Architecture Diagram for Iron Mountain's Virtual File Store service, showing the placement of the Virtual File Store appliance relative to other assets on the data center network. Graphic from product datasheet (http://www.ironmountain.com/resources/vfs/virtual_file_store_datasheet.pdf)
According to the product literature, the service works by putting a black box on your network where one can drop files via CIFS or NFS. The black box transfers the files over the internet to two Iron Mountain data centers. Files can then be retrieved via an on-line on-demand service or by exchanging physical media with Iron Mountain for bulk retrieval needs.

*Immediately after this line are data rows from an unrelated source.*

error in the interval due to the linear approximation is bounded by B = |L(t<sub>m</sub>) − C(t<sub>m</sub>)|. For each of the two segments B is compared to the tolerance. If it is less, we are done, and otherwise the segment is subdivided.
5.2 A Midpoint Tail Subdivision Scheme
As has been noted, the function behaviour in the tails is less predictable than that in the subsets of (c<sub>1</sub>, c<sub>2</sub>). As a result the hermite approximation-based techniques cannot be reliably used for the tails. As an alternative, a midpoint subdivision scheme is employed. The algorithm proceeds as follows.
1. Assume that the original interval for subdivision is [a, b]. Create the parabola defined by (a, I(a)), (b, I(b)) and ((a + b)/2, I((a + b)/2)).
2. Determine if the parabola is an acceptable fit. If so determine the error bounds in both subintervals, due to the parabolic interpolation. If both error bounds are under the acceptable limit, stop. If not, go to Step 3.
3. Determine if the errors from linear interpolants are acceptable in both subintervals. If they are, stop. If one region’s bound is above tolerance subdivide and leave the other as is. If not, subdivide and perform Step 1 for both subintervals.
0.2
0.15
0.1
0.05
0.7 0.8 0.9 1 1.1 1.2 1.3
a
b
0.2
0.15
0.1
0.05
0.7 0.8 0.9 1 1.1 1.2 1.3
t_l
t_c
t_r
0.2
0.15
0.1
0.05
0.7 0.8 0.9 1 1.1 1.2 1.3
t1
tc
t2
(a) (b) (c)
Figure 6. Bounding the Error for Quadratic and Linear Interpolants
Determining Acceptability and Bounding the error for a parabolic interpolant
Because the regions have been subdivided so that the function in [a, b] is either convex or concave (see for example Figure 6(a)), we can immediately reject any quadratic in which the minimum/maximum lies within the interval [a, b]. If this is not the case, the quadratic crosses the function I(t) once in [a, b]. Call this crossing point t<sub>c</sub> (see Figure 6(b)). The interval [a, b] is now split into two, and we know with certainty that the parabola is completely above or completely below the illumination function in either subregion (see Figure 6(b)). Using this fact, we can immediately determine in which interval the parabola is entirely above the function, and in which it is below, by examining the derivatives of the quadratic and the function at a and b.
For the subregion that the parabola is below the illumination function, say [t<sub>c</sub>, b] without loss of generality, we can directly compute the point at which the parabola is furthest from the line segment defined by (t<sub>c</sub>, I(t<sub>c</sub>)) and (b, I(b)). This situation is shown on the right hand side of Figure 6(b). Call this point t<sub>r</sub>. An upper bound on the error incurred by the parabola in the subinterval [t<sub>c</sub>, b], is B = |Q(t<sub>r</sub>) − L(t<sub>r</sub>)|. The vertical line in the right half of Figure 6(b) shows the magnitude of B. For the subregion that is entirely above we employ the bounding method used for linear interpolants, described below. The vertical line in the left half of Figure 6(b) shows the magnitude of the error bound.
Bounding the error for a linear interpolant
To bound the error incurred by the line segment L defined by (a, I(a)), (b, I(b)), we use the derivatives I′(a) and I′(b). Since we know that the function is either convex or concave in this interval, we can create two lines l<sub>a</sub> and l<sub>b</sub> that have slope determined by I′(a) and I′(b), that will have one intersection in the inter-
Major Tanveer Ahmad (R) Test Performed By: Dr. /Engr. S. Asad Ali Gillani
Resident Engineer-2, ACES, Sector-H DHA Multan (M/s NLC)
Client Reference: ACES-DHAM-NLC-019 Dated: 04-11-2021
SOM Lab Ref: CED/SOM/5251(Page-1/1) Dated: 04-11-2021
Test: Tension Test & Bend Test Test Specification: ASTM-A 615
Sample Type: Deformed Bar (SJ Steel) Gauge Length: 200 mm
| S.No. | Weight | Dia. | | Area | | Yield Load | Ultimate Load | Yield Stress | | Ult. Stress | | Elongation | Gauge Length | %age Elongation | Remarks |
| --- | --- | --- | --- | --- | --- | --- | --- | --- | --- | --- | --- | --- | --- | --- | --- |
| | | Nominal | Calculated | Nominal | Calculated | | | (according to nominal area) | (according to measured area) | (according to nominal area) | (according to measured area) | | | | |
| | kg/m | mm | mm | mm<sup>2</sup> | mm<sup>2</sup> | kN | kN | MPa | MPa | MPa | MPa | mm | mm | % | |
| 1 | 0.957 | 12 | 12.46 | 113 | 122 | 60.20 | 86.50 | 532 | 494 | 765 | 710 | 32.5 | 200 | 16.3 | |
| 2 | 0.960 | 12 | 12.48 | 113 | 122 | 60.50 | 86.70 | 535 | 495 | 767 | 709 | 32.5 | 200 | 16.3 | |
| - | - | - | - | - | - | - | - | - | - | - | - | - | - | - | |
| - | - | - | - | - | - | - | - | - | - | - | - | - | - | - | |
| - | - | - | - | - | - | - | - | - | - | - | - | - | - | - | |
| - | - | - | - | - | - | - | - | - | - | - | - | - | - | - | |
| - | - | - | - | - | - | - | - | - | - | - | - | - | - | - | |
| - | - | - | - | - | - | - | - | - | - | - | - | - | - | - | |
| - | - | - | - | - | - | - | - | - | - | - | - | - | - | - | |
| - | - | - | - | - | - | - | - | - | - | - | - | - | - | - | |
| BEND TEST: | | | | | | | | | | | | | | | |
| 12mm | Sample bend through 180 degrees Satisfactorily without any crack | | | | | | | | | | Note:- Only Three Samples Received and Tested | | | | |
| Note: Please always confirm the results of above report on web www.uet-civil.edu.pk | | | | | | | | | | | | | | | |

We know, of course, that digital preservation is more than just preserving the digital bits: it is the intellectual exercise of describing the stored information, the effort of maintaining an accurate catalog of that information, and the burden of migrating file formats or emulating platforms to read old file formats. Handling the raw bits is a big deal, too — checksumming to ensure unaltered status, refreshing files to new storage media, and protection from physical disasters. This Iron Mountain solution seems to address this more mechanical portion of digital preservation, and it one that probably can benefit from aggregating the service needs of many customers (and so is ripe for outsourcing).
Is anyone doing something similar with their physical preservation of digital media? Are there other companies that do the same thing? (I know of OCLC’s Digital Archive service — I did a comparison of it with Amazon S3 last year.)





5 Comments
I know of a small archives that’s doing all their backups on Mozy. Simple, convenient, relatively idiot-proof, and with the small amount of material they currently need backed up, free.
Thanks, Melissa. I hadn’t considered Mozy as a preservation solution. (I had always put it strictly in the “backup” category.) It would be worth taking a look at the terms-of-service to see what they guarantee.
That’s a good point; I’ll direct them to the TOS and see if they’ve considered everything. It does seem to be satisfying them, though.
Mozy’s terms state “Decho reserves the right at any time to modify, suspend, or discontinue providing the Service or any part thereof in its sole discretion with or without notice. ”
Digital preservation storage it ain’t.
Robin — thanks for checking into that. Those terms are quite different from Amazon’s S3 Term, Termination and Suspension provisions. At least with S3 there is some allowance for getting the data back out again, albeit with conditions of its own.